Interferon-gamma, which is dimeric in solution, crystallizes with two dimers related by a noncrystallographic twofold axis in the asymmetric unit. The protein is primarily alpha helical, with six helices in each subunit that comprise approximately 62 percent of the structure; there is no beta sheet. The dimeric structure of human interferon-gamma is stabilized by the intertwining of helices across the subunit interface with multiple intersubunit interactions. (Fig. 1)
Interferon gamma is critical for innate and adaptive immunity against viral and intracellular bacterial infections and for tumor control. Interferon gamma is an important activator of macrophages.
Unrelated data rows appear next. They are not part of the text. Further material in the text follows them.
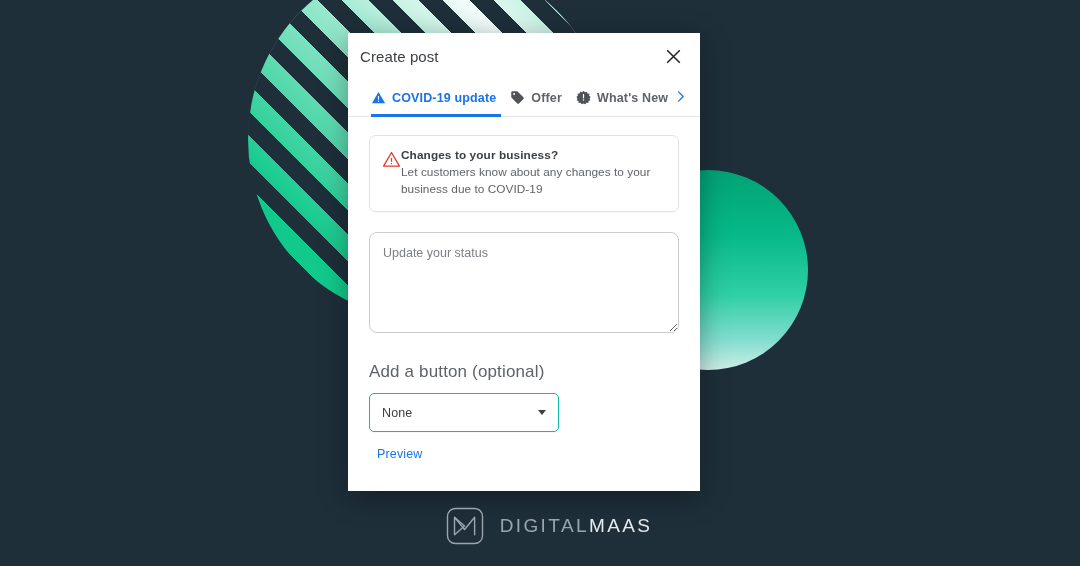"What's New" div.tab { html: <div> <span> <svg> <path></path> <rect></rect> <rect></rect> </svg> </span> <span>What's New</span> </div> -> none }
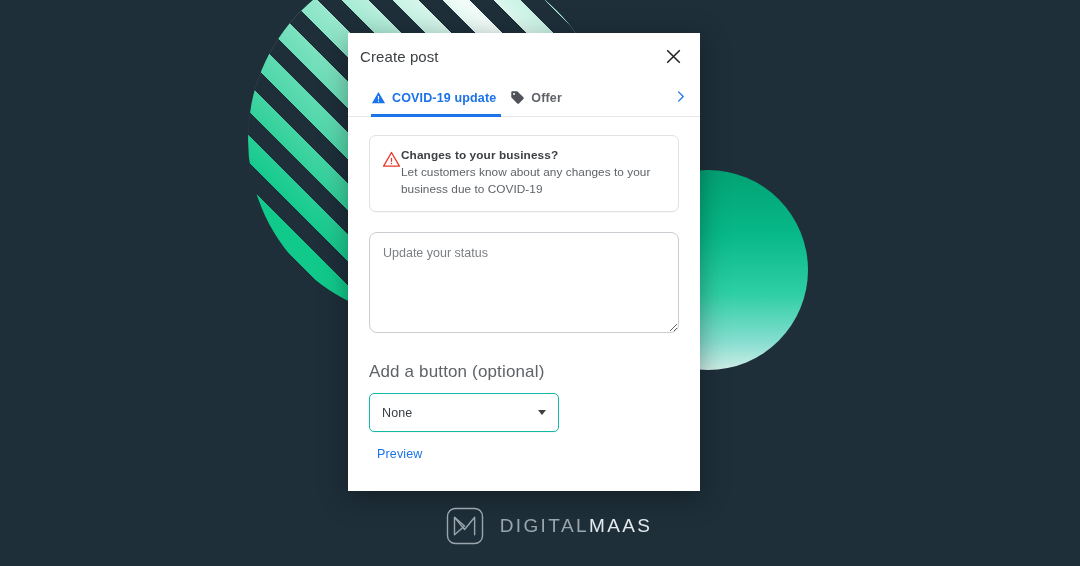"Let customers know about any" .alert-desc { font-family: none -> Liberation Mono, monospace }
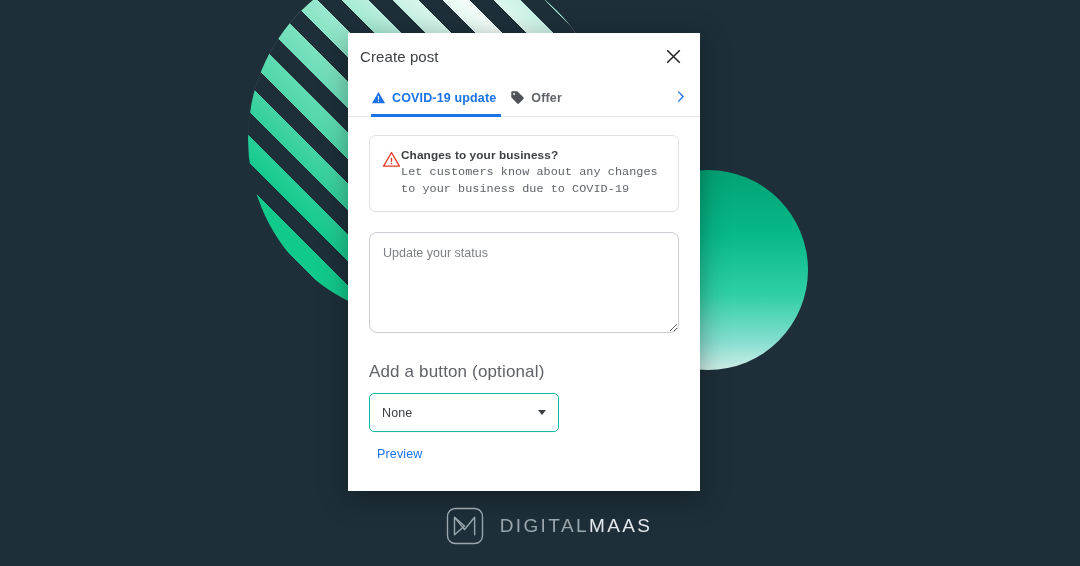"Publish" button.btn-publish { html: none -> <button>Publish</button> }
The tuberculin skin test was the only test for detecting latent tuberculosis (TB) infection, until another new TB infection test method was developed, interferon gamma release assays (IGRAs). The Interferon gamma (IFN-γ) release assays (IGRA) are in vitro assays measuring the interferon gamma release of sensitized T-cells after exposure to M. tuberculosis antigens. Interferon gamma release assays (IGRAs) are based on the ability of the Mycobacterium tuberculosis antigens for early secretory antigen target 6 (ESAT-6) and culture filtrate protein 10 (CFP-10) to stimulate host production of interferon-gamma. New IGRAs show considerable promise and have excellent specificity. Additional studies are needed to better define their performance in high-risk populations and in serial testing. Longitudinal studies are needed to define the predictive value of IGRAs.